**Aim of the task:**
Filter the entries for lines with the word "none".

**Records provided:**
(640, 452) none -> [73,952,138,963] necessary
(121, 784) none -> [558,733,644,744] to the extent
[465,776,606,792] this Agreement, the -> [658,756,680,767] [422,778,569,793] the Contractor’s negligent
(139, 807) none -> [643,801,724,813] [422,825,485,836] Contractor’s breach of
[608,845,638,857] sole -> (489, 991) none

...

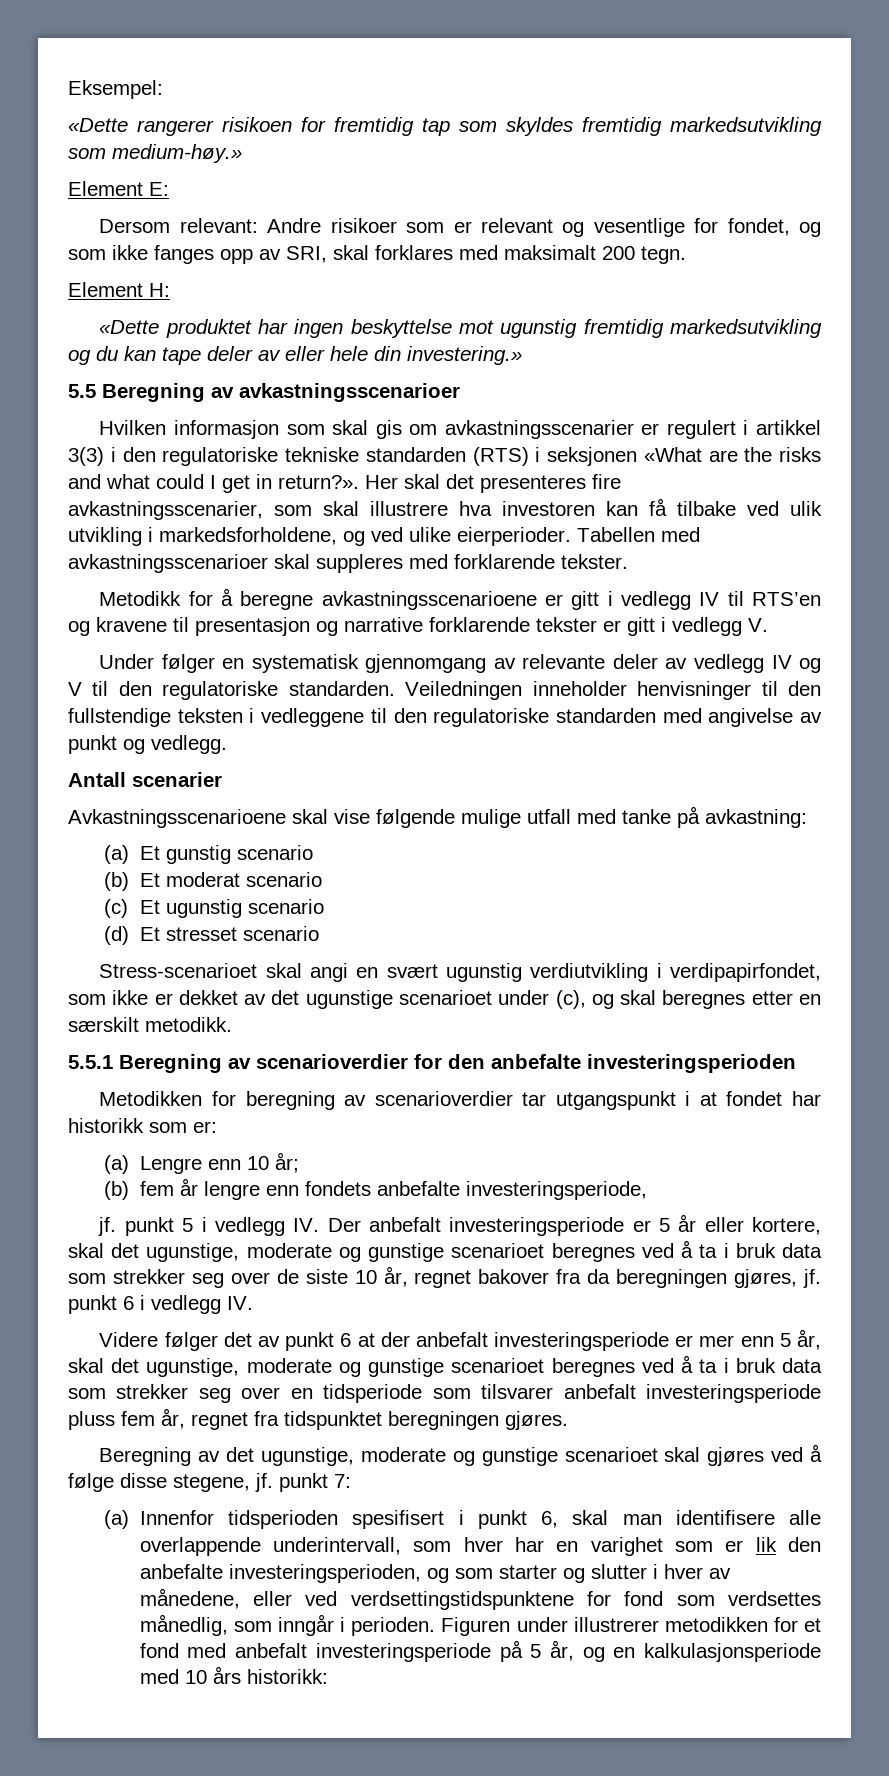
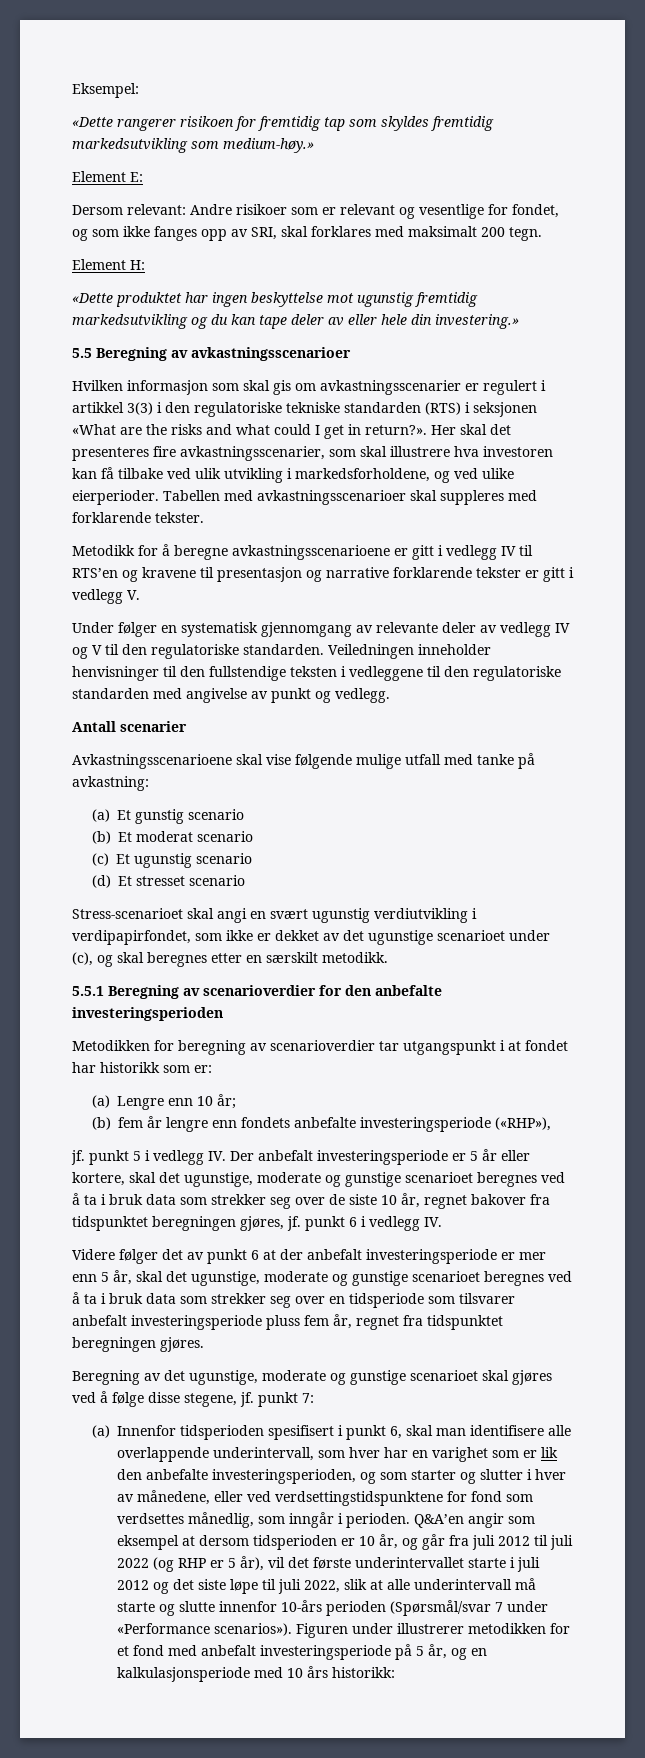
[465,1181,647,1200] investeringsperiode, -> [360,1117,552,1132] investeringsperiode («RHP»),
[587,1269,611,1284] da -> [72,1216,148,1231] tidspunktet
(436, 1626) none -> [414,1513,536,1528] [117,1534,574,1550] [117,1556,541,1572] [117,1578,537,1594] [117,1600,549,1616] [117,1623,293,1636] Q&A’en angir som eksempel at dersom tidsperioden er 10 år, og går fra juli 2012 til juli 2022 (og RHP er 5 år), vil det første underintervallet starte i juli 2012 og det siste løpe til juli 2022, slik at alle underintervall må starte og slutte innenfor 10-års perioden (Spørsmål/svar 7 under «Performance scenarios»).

**Exercise answer:**
(640, 452) none -> [73,952,138,963] necessary
(121, 784) none -> [558,733,644,744] to the extent
(139, 807) none -> [643,801,724,813] [422,825,485,836] Contractor’s breach of
[608,845,638,857] sole -> (489, 991) none
(436, 1626) none -> [414,1513,536,1528] [117,1534,574,1550] [117,1556,541,1572] [117,1578,537,1594] [117,1600,549,1616] [117,1623,293,1636] Q&A’en angir som eksempel at dersom tidsperioden er 10 år, og går fra juli 2012 til juli 2022 (og RHP er 5 år), vil det første underintervallet starte i juli 2012 og det siste løpe til juli 2022, slik at alle underintervall må starte og slutte innenfor 10-års perioden (Spørsmål/svar 7 under «Performance scenarios»).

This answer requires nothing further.